Version difference data:
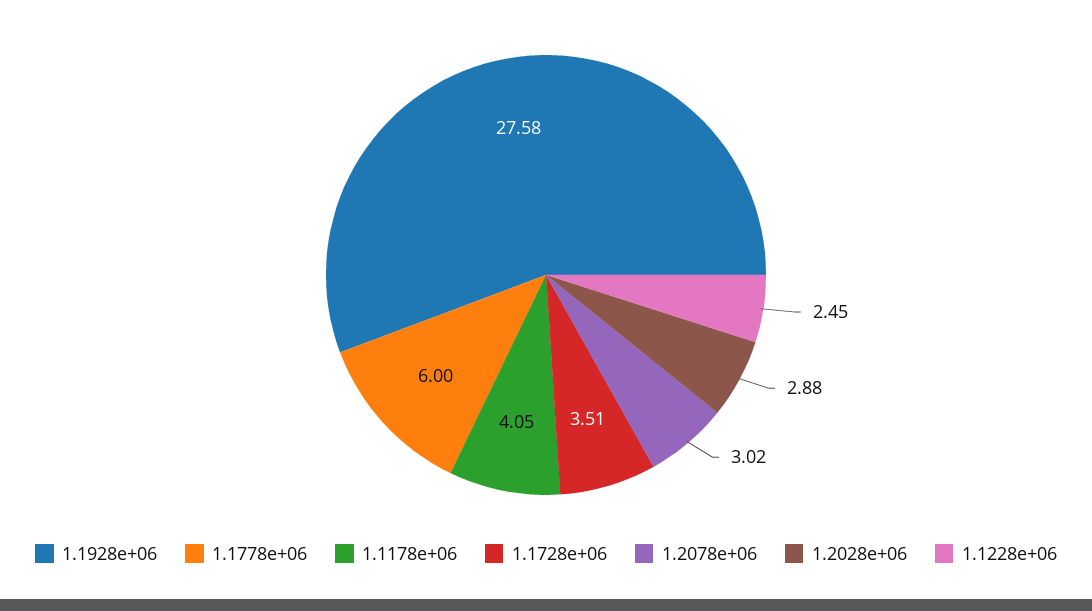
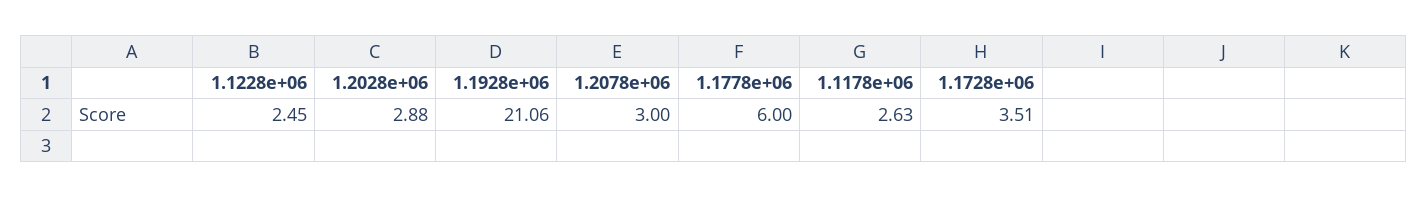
  {
-   "1.1928e+06": 27.58,
+   "1.1928e+06": 21.06,
    "1.1778e+06": 6,
-   "1.1178e+06": 4.05,
+   "1.1178e+06": 2.63,
    "1.1728e+06": 3.51,
-   "1.2078e+06": 3.02,
+   "1.2078e+06": 3,
    "1.2028e+06": 2.88,
    "1.1228e+06": 2.45
  }

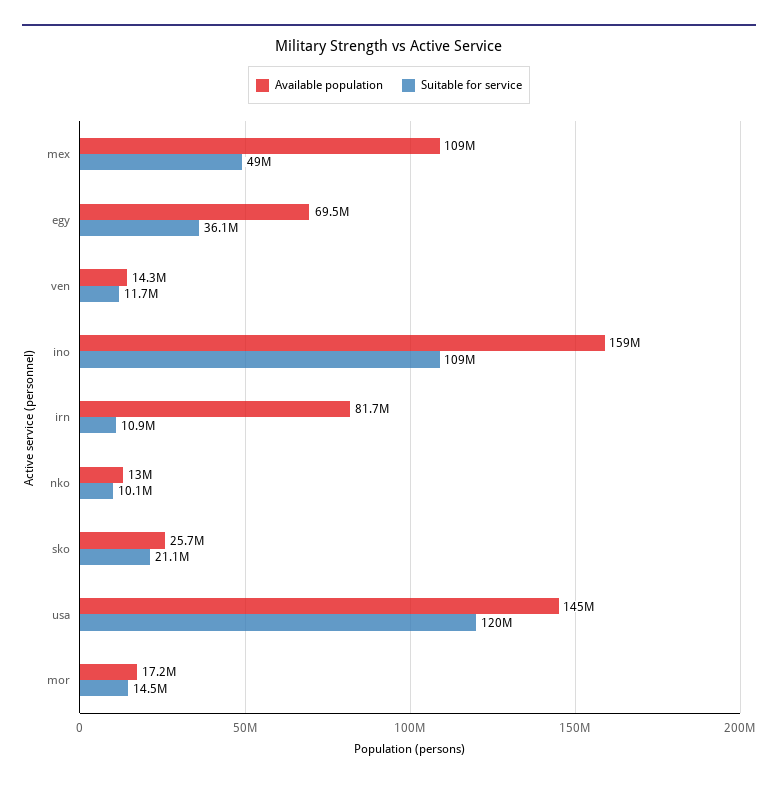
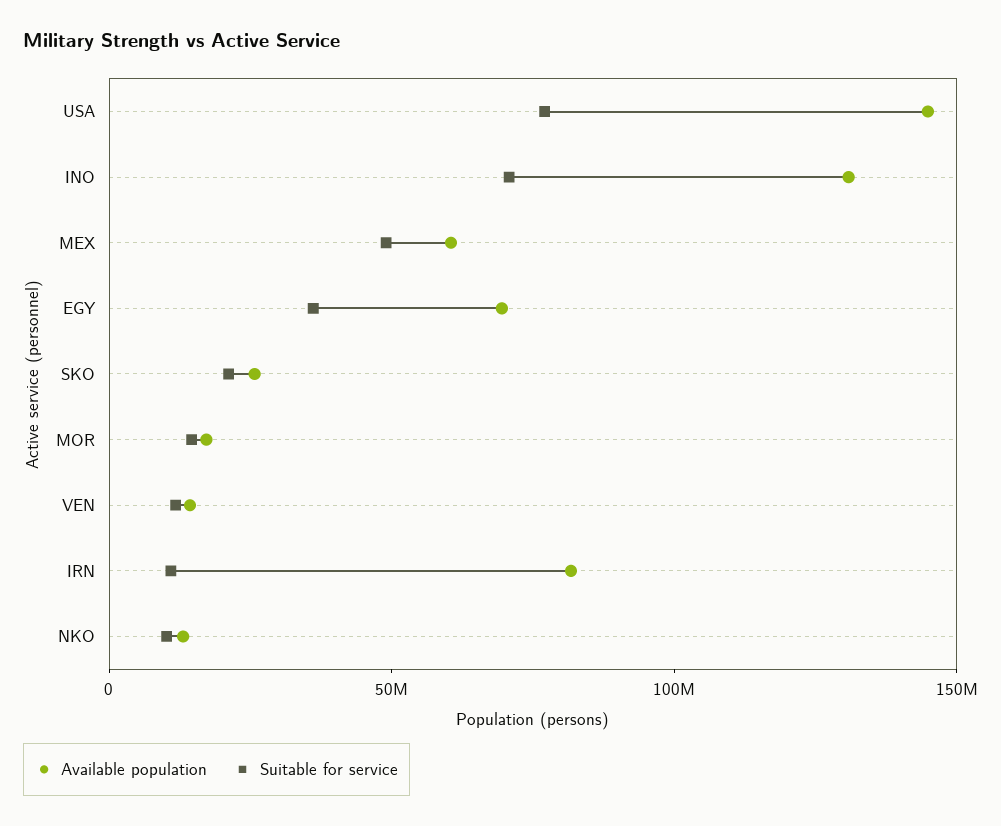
  {
    "Available population": {
-     "mex": 109000000,
+     "mex": 60000000,
      "egy": 69500000,
      "ven": 14300000,
-     "ino": 159000000,
+     "ino": 130000000,
      "irn": 81700000,
      "nko": 13000000,
      "sko": 25700000,
      "usa": 145000000,
      "mor": 17200000
    },
    "Suitable for service": {
      "mex": 49000000,
      "egy": 36100000,
      "ven": 11700000,
-     "ino": 109000000,
+     "ino": 70000000,
      "irn": 10900000,
      "nko": 10100000,
      "sko": 21100000,
-     "usa": 120000000,
+     "usa": 80000000,
      "mor": 14500000
    }
  }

— Task goal —
Each record above is to be restated exactly, with its pictures removed from the copy.

— Response to the task —
  {
-   "1.1928e+06": 27.58,
+   "1.1928e+06": 21.06,
    "1.1778e+06": 6,
-   "1.1178e+06": 4.05,
+   "1.1178e+06": 2.63,
    "1.1728e+06": 3.51,
-   "1.2078e+06": 3.02,
+   "1.2078e+06": 3,
    "1.2028e+06": 2.88,
    "1.1228e+06": 2.45
  }

  {
    "Available population": {
-     "mex": 109000000,
+     "mex": 60000000,
      "egy": 69500000,
      "ven": 14300000,
-     "ino": 159000000,
+     "ino": 130000000,
      "irn": 81700000,
      "nko": 13000000,
      "sko": 25700000,
      "usa": 145000000,
      "mor": 17200000
    },
    "Suitable for service": {
      "mex": 49000000,
      "egy": 36100000,
      "ven": 11700000,
-     "ino": 109000000,
+     "ino": 70000000,
      "irn": 10900000,
      "nko": 10100000,
      "sko": 21100000,
-     "usa": 120000000,
+     "usa": 80000000,
      "mor": 14500000
    }
  }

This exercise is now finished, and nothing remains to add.